§ USING THE INFORMATION
1. In the comment thread about the convention badge below, why does the badge use AA batteries rather than LiPo batteries?
2. Extend the comment thread about the convention badge below, starting after its final reply.

==== PAGE TEXT

      The version 2 board design has already been finished, and I’m just waiting on a parts order to arrive before I cut and assemble it.

      The point about the LiPo batteries is a good one, but as this badge is being done as a piece of convention swag, I have to keep the price down. By using traditional AA batteries, I can avoid the extra expense of charging circuitry and the batteries are cheaper too.

      I’ve still got a lot of work ahead on this project, but getting a bit of money in the Hackaday contest will help keep it moving. MAGwest doesn’t pay for my time in developing this, and only pays for part of the parts cost, so I have to be creative in funding it!

      1. Hi Tim, this post was written before some of your later build photos were available, so that slipped past.

        It’s sometimes tough choosing a photo or photos that get an idea across well, and at the time the post was written, the ones shown seemed the best way to sum up what the project was all about. I do also encourage people to check out the build logs, there’s lots of detail in there for anyone who’s interested.

  2. The golden ratio has been pretty much ignored on this one. It looks more like *fit everything on a given surface*, than aesthetically *designed*. But it sounds equally awful, so it´s fine !

    1. Is it your position, then, that the golden ratio should be used everywhere? That would certainly be boring. Most motion pictures these days are way wider than 1.61:1 – plenty are 2.35:1, and some still boldly rock the 1.33:1 shape. Do you criticize those as well?

    1. It is supposed to look kind of like a cartoon of a grinning cyclops. Sort of a 1970’s feel, maybe?
      I made everything really rounded so it wouldn’t hurt to wear it as a belt buckle. Getting poked in the belly is not fun.
      Fillets FTW!

      1. That’s just straight-out Cheshire Cat.

========
==== INFORMATION

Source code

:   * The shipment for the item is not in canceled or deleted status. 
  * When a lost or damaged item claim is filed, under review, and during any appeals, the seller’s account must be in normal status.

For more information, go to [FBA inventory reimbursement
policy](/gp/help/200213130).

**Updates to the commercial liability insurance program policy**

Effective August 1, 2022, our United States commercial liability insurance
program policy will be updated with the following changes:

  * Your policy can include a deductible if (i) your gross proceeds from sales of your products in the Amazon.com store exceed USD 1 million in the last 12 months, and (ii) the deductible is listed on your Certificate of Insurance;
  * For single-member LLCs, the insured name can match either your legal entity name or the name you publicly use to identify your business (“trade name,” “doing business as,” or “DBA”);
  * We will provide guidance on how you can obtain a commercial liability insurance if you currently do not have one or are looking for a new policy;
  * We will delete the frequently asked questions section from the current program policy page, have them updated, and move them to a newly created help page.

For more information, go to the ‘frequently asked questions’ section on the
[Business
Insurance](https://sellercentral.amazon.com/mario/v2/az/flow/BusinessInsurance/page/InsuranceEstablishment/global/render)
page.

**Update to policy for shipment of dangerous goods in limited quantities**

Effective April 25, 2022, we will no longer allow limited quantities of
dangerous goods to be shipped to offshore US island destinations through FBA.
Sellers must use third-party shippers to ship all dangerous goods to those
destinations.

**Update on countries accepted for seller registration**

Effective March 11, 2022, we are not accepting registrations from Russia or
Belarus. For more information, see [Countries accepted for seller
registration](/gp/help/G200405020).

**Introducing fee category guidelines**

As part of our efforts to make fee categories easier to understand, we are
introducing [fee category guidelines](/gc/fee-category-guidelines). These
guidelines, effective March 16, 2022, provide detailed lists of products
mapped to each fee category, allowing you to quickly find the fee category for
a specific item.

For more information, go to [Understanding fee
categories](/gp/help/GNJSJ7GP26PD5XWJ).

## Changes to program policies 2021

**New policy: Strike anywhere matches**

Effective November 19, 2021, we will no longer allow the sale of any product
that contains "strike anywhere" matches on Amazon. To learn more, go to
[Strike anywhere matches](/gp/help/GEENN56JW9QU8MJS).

========

§ TASK-BY-TASK RESULTS
1. AA batteries keep the price down, since they avoid the expense of charging circuitry and the batteries themselves are cheaper.

2.
        I like the belt buckle idea – with the keyboard curved as it is, the fingers would naturally land in about the right place. But maybe the case could have curved cutouts for each key, to make finding the keys without looking easier.

    1. I did update it from 12 to 16 LEDs for the purpose of giving it a sequencer capability
      I also intend to have the LEDs reflect the parameter status when editing patches, so it will act a little like turning a knob, except that you use the keyboard for the value input.
      Having a ring shape for the LEDs is also quite pretty!
      Finally, I intend for this project to also be buildable as a kit, so you can buy a generic 16 LED ring and just attach that to the board and save a bunch of tricky SMD soldering! Similarly, the amplifier board can be purchased and attached separately. All of the parts that need to be soldered to the board and don’t have a daughterboard version have the option of using through-hole components OR SMD components, so it should be almost trivial for anybody to build their own with the PCB and a handful of parts.

    1. Oh, that’s interesting! I hadn’t seen that one.
      I was mostly trying to find a good way to work a synthesizer into a wearable convention swag. The “Giant Trucker Belt Buckle” seemed to be one that hadn’t been done before.

  3. I’m kinda disappointed in the quality and quantity of these comments. Given that this is basically a swadge for a convention, I thought folks would be a bit more impressed. I guess I’ll have to find some way to tag it #badgelife …

    1. As my mom always says: “F**k ’em if they can’t take a joke.” I think it’s a dope hack, that prototyping your PCBs at home is way cooler than ordering them, that (at least on a badge) more LEDs is always better, that bumpy musical cyclopsborgs are charming, that you can power your hack as you see fit, and that if you aren’t selling it in Crate and Barrel or designing a building facade (etc), the Golden Ratio can take a long spirally walk off a short pier and try to find a nautilus to chill with. And yes, my mom actually says that. She’s awesome. And she thinks your synth is awesome. And so do I. Nice work, Tim.